Exercise requirements
A. In the message queue tutorial, condense the paragraph beginning "As seen here" into a short list that keeps its main facts.
B. Pick up the message queue tutorial after its final sentence and carry on writing it.

Text shown
-.-.-

Message Queue: Exploring Queues

Terminology

  • Visibility delay -- the amount of time in seconds that the queue should wait before making a message visible to workers/consumers.
  • Visibility interval -- the amount of time in seconds that the queue should wait before allowing a message to reappear in the queue each time it has been retrieved from a queue without being deleted first.
  • Queue tags -- a collection of individual tag names that may be helpful in classifying and grouping queues.
  • Message fields -- a structured key-value collection that can be added to individual messages.
  • Expiration -- amount of time in seconds that the queue should wait before automatically deleting a message that has not been explicitly deleted otherwise.
  • Initial entry time -- the specific timestamp indicating the exact time at which a message was first published to a queue. Represented as a standard UNIX timestamp (seconds elapsed since 1970-01-01 00:00:00 UTC).

Creating and Updating a Queue

In Message Queue: Getting Started we aquired our API key and bootstrapped our example application. Now that we've successfully authenticated, we can create and modify a queue, and begin publishing and consuming messages.

$messaging = new SoftLayer_Messaging();
if (!$messaging->authenticate(QUEUE_ACCOUNT, QUEUE_USERNAME, QUEUE_API_KEY)) {
    echo "Unable to authenticate!" . PHP_EOL;
    exit;
}
 
$my_first_queue = $messaging->queue('my_first_queue')->create();

As seen here, the only parameter required to create a queue is its name. Once created, various properties of the queue can be modified. We can add tags, change the message visibility interval, or update the age at which messages will expire.

-.-.-

Source information
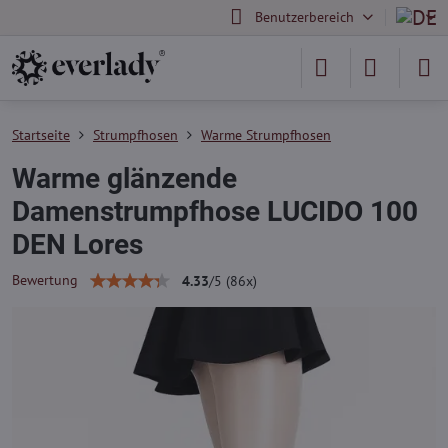
Benutzerbereich
Startseite
Strumpfhosen
Warme Strumpfhosen
Warme glänzende
Damenstrumpfhose LUCIDO 100
DEN Lores
Bewertung
4.33
/
5
(
86
x)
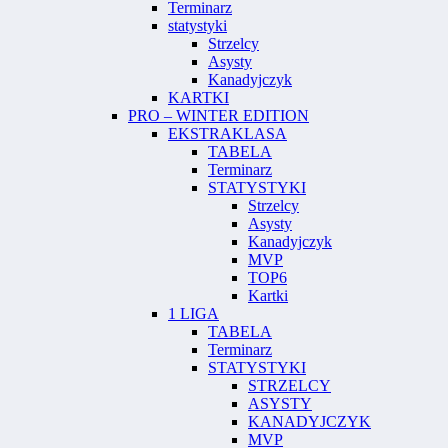
Terminarz
statystyki
Strzelcy
Asysty
Kanadyjczyk
KARTKI
PRO – WINTER EDITION
EKSTRAKLASA
TABELA
Terminarz
STATYSTYKI
Strzelcy
Asysty
Kanadyjczyk
MVP
TOP6
Kartki
1 LIGA
TABELA
Terminarz
STATYSTYKI
STRZELCY
ASYSTY
KANADYJCZYK
MVP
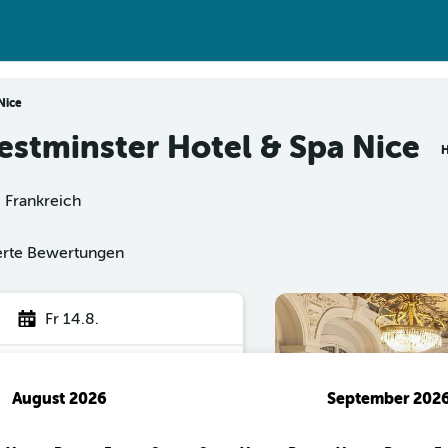
Nice
estminster Hotel & Spa Nice
H
 Frankreich
ierte Bewertungen
Fr 14.8.
August 2026
September 202
hen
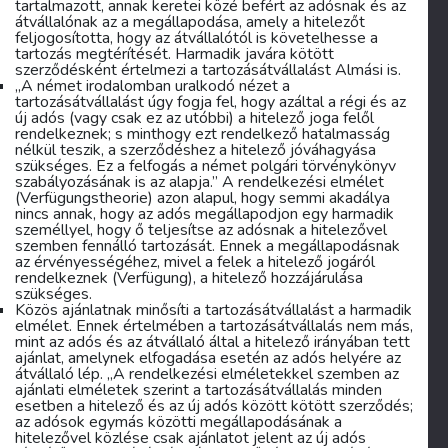
tartalmazott, annak keretei közé befért az adósnak és az
átvállalónak az a megállapodása, amely a hitelezőt
feljogosította, hogy az átvállalótól is követelhesse a
tartozás megtérítését. Harmadik javára kötött
szerződésként értelmezi a tartozásátvállalást Almási is.
„A német irodalomban uralkodó nézet a
tartozásátvállalást úgy fogja fel, hogy azáltal a régi és az
új adós (vagy csak ez az utóbbi) a hitelező joga felől
rendelkeznek; s minthogy ezt rendelkező hatalmasság
nélkül teszik, a szerződéshez a hitelező jóváhagyása
szükséges. Ez a felfogás a német polgári törvénykönyv
szabályozásának is az alapja.” A
rendelkezési elmélet
(
Verfügungstheorie
) azon alapul, hogy semmi akadálya
nincs annak, hogy az adós megállapodjon egy harmadik
személlyel, hogy ő teljesítse az adósnak a hitelezővel
szemben fennálló tartozását. Ennek a megállapodásnak
az érvényességéhez, mivel a felek a hitelező jogáról
rendelkeznek (
Verfügung
), a hitelező hozzájárulása
szükséges.
Közös ajánlatnak minősíti a tartozásátvállalást a harmadik
elmélet. Ennek értelmében a tartozásátvállalás nem más,
mint az adós és az átvállaló által a hitelező irányában tett
ajánlat, amelynek elfogadása esetén az adós helyére az
átvállaló lép. „A rendelkezési elméletekkel szemben az
ajánlati elméletek
szerint a tartozásátvállalás minden
esetben a hitelező és az új adós között kötött szerződés;
az adósok egymás közötti megállapodásának a
hitelezővel közlése csak ajánlatot jelent az új adós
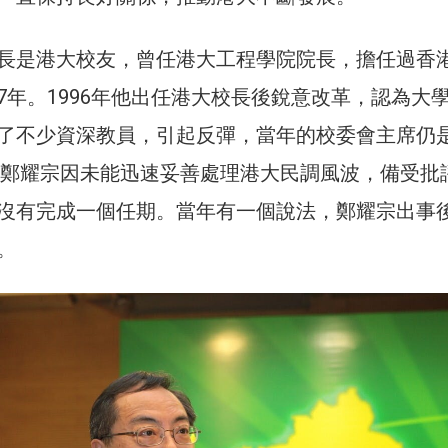
長是港大校友，曾任港大工程學院院長，擔任過香
7年。1996年他出任港大校長後銳意改革，認為大
了不少資深教員，引起反彈，當年的校委會主席仍
0年鄭耀宗因未能迅速妥善處理港大民調風波，備受批
沒有完成一個任期。當年有一個說法，鄭耀宗出事
。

-.-.-

Outputs by task
A.
- A queue can be created with only one parameter: its name.
- Once the queue is created, its properties can be modified:
  - add tags
  - change the message visibility interval
  - update the age at which messages will expire

B.
We already have a handle on the queue itself, so attributes can be updated by simply setting their values and updating the queue.

$my_first_queue->setVisibilityInterval(60);
$my_first_queue->setExpiration(604800); // 1 week
$my_first_queue->setTags(array('tag1'));
$my_first_queue->update();

Publishing Messages to a Queue

Once we've set up a queue we can begin publishing messages to it. In our PHP client library, this is as simple as the following:

$my_first_queue->message()
    ->setBody('body text')
    ->create();

The body can really be anything you want--a JSON- or XML-encoded data structure, binary data, a sentence, the name of your favorite Kylie Minogue song, and so on.

Messages may optionally include fields, which are simple key-value pairs stored in a dictionary with the message. This is handy if you wish to include additional structured data with your message, and is required if you wish to use them in variable substitutions for topic notifications (we'll discuss this more in Message Queue: Exploring Topics).

// Creates a message with two fields.
$my_first_queue->message()
    ->setBody('body text')
    ->addField('hosting_provider', 'SoftLayer')
    ->addField('hosting_rating', 'awesome')
    ->addField('snack_of_the_century', 'legumes')
    ->addField('is_sorry_for_party_rockin', 'no')
    ->create();

Other options you can set on messages include the initial visibility delay, and the ongoing visibility interval.

Visibility delay simply allows us to ensure that, once we initially publish a message, that it won't be visible to any consumers for a specific amount of time.

The visibility interval allows us to define the same behavior, except that it is only triggered each time the message is retrieved from a queue; once a consumer retrieves the message, it won't be visible to any consumers again for the specified amount of time. This is ideal if you want to ensure that a consumer has enough time to process a message prior to you explicitly deleting it, so that two consumers don't attempt to process the same thing simultaneously. And, in the event a consumer crashes or mysteriously vanishes into thin air whilst processing the message, leaving it unprocessed, another worker may pick it up and process it after the visibility interval has elapsed and the message becomes visible again.

Both values are defined in seconds.

// Creates a message with a specific visibility delay and interval,
// as well as a field.
$my_first_queue->message()
    ->setVisibilityDelay(10)
    ->setVisibilityInterval(30)
    ->setBody('making toast')
    ->addField('update_type', 'tweet')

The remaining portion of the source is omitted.